- **TEXT UNDER STUDY**:
Monday, February 7, 2011

Gary Moore

A crappy crappy way to start the week. Gary Moore is dead, aged 58.



Moore's music was a passing interest for me, and in all that interest probably didn't outlast my sixth form year. At the time though he was The Man - a very ordinary-looking bloke with a prodigious talent for guitar, evidenced by his very early career start with Thin Lizzy and later on his series of solo albums where his rather decent vocal talents were also employed. Around the time of my interest in his canon Moore shifted genres and became predominantly a blues guitarist. Blues was my brother's music, had an air of superiority and snobbishness in its audience, and so that was enough for seventeen-year old me and that was that. But Wild Frontier - some way into his solo career and perhaps not as good as earlier efforts, is still an important album for me, introducing me to a broader set of musicians after my enthusiasm for heavy metal had waned. Most importantly it introduced me to Thin Lizzy, although the Skids got a not-small look in as well, the three being roughly 'Celtic rock' and therefore to my still in-training ears, a very good thing.

- **RECORD EXTRACTS**:
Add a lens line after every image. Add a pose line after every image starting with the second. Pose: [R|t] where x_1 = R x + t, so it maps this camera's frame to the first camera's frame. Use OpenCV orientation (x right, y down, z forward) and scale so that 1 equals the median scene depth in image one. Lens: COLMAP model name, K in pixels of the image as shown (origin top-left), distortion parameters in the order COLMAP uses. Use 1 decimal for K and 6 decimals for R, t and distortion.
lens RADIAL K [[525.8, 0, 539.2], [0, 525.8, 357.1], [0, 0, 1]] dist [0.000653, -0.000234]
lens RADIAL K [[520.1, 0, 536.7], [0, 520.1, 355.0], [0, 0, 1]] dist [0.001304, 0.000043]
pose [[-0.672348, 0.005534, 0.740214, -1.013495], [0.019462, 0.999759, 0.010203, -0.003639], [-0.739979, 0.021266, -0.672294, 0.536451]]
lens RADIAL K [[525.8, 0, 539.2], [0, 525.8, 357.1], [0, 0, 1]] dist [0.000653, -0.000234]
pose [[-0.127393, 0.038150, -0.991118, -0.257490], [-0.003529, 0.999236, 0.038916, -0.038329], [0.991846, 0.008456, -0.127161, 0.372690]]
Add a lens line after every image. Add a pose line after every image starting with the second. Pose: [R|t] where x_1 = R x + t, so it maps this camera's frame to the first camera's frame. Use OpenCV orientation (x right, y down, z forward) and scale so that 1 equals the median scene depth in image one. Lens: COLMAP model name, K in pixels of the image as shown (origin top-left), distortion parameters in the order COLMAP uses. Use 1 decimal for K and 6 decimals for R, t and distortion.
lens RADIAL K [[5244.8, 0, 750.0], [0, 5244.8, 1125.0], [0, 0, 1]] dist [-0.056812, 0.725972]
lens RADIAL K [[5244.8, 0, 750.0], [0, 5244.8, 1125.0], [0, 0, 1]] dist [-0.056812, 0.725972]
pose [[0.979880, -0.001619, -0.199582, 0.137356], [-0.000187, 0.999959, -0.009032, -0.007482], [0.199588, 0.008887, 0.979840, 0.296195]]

- **WORK TO COMPLETE**:
[a] In the blog post about Gary Moore, which of Moore's albums does the writer call still important to them?
[b] Continue the blog post about Gary Moore, picking up right after its final sentence.

- **RESPONSES**:
[a] Wild Frontier.

[b]
Above, Moore get reacquainted with his former bandmate in a very ropey and over-earnest video for his Run for Cover album (it's Lynnott's last recording before his death the following year). Below, Moore joins erstwhile compatriots Knopfler, Gilmour - oh, and a couple of bassists, in a rather amusing Raw Sex/French and Saunders skit from a little further back in the day.



There, that's cheered me up. RIP Gary.

5 comments:

  1. Gilmour? Should have been Waters!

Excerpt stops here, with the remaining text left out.